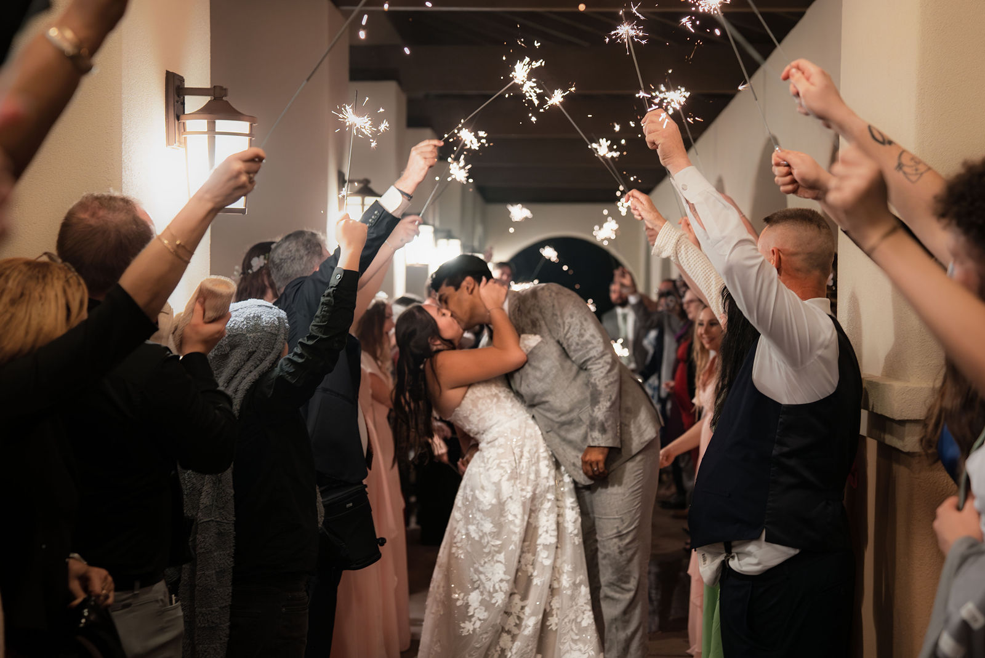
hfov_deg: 38.2
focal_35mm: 52
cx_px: 492
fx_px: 1424
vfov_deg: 26.0
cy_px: 329
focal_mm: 52
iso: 3200
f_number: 2.8
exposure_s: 1/160
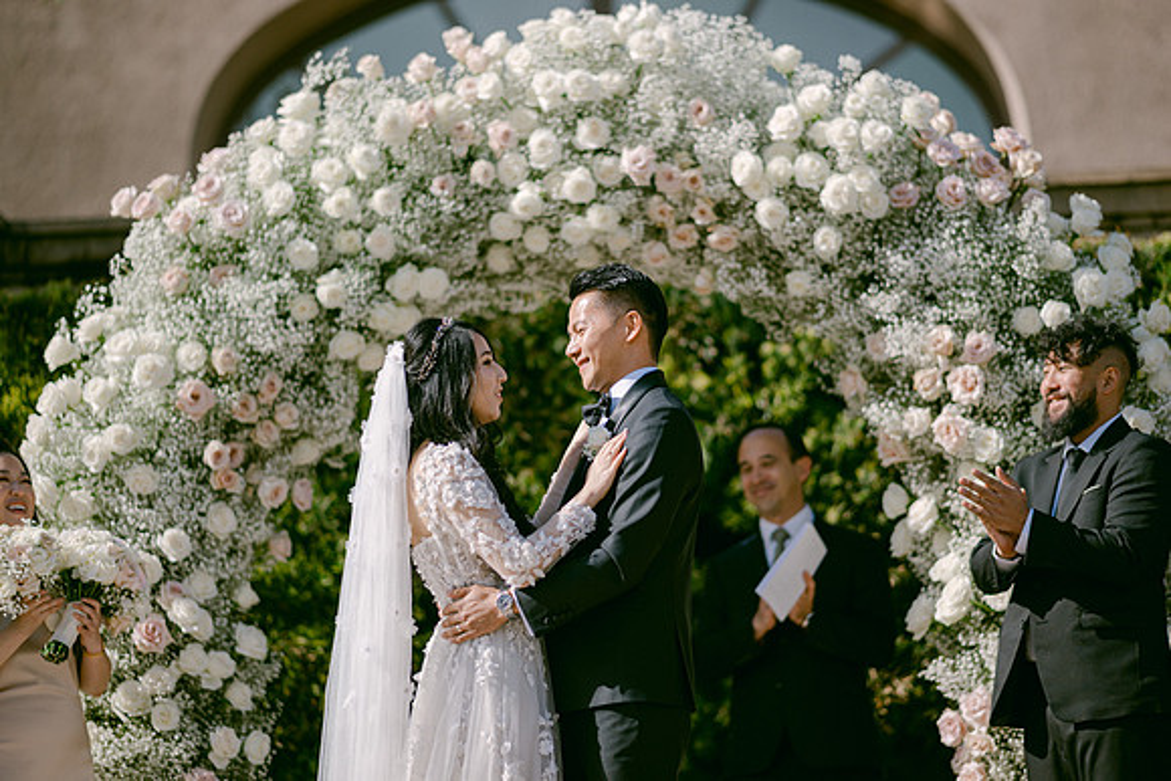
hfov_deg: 19.4
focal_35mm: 105
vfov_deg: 13.0
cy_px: 390
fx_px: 3429
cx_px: 586
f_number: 1.4
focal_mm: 105
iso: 100
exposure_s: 1/10000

══════════

- The task
Repeat each of the entries above exactly, but do not carry over the pictures.

- Solution
hfov_deg: 38.2
focal_35mm: 52
cx_px: 492
fx_px: 1424
vfov_deg: 26.0
cy_px: 329
focal_mm: 52
iso: 3200
f_number: 2.8
exposure_s: 1/160
hfov_deg: 19.4
focal_35mm: 105
vfov_deg: 13.0
cy_px: 390
fx_px: 3429
cx_px: 586
f_number: 1.4
focal_mm: 105
iso: 100
exposure_s: 1/10000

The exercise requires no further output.